- **REQUIRED ACTION**: Every line below between the one holding "fruit: present [351,530,473,677]" and the one holding "saltshaker: present [500,609,533,657]", inclusive, should be copied exactly, and no other line.

- **INFORMATION GIVEN**:
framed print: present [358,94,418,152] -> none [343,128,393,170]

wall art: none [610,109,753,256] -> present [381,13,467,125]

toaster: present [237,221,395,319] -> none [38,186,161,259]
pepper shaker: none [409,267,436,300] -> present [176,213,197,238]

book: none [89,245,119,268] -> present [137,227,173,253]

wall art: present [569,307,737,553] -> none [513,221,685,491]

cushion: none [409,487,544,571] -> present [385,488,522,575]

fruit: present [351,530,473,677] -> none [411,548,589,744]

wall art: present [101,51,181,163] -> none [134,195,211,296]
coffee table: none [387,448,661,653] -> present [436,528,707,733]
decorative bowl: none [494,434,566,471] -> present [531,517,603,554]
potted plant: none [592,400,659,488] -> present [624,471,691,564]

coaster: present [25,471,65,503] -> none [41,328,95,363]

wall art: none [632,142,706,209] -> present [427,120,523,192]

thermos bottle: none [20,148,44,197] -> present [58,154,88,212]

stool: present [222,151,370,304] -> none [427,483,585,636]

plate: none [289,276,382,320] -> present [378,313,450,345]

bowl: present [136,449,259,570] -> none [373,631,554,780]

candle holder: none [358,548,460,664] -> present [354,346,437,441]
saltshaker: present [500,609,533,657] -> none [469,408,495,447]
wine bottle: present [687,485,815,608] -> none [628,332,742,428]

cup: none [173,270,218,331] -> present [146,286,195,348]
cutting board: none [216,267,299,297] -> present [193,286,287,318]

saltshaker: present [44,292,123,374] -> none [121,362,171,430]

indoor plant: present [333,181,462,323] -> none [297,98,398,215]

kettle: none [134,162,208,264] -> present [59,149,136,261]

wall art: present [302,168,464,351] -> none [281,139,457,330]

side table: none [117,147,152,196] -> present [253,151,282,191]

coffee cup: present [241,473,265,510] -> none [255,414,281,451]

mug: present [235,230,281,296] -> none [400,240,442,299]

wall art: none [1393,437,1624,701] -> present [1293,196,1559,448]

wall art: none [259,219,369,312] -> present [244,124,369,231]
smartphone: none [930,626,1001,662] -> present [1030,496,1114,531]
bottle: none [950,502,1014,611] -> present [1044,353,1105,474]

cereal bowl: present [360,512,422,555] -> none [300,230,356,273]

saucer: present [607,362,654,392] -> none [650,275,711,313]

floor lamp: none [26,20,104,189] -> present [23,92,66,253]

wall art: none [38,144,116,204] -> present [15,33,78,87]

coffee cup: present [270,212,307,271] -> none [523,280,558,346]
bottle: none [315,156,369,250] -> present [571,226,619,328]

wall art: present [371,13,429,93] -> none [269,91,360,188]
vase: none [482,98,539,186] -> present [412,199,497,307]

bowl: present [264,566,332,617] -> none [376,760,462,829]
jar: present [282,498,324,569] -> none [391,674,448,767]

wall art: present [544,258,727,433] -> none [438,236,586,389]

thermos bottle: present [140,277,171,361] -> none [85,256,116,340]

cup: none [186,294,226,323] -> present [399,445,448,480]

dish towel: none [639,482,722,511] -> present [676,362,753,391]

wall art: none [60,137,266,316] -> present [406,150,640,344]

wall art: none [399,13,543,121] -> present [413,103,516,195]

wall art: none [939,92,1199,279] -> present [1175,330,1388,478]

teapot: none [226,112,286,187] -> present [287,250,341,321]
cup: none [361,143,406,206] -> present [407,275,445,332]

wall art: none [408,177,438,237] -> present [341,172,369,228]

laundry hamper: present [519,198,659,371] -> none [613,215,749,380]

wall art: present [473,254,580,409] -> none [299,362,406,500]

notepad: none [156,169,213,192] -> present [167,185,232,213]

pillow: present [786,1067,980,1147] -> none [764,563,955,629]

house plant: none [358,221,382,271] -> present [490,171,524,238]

- **RESPONSE TO THE EXERCISE**:
fruit: present [351,530,473,677] -> none [411,548,589,744]

wall art: present [101,51,181,163] -> none [134,195,211,296]
coffee table: none [387,448,661,653] -> present [436,528,707,733]
decorative bowl: none [494,434,566,471] -> present [531,517,603,554]
potted plant: none [592,400,659,488] -> present [624,471,691,564]

coaster: present [25,471,65,503] -> none [41,328,95,363]

wall art: none [632,142,706,209] -> present [427,120,523,192]

thermos bottle: none [20,148,44,197] -> present [58,154,88,212]

stool: present [222,151,370,304] -> none [427,483,585,636]

plate: none [289,276,382,320] -> present [378,313,450,345]

bowl: present [136,449,259,570] -> none [373,631,554,780]

candle holder: none [358,548,460,664] -> present [354,346,437,441]
saltshaker: present [500,609,533,657] -> none [469,408,495,447]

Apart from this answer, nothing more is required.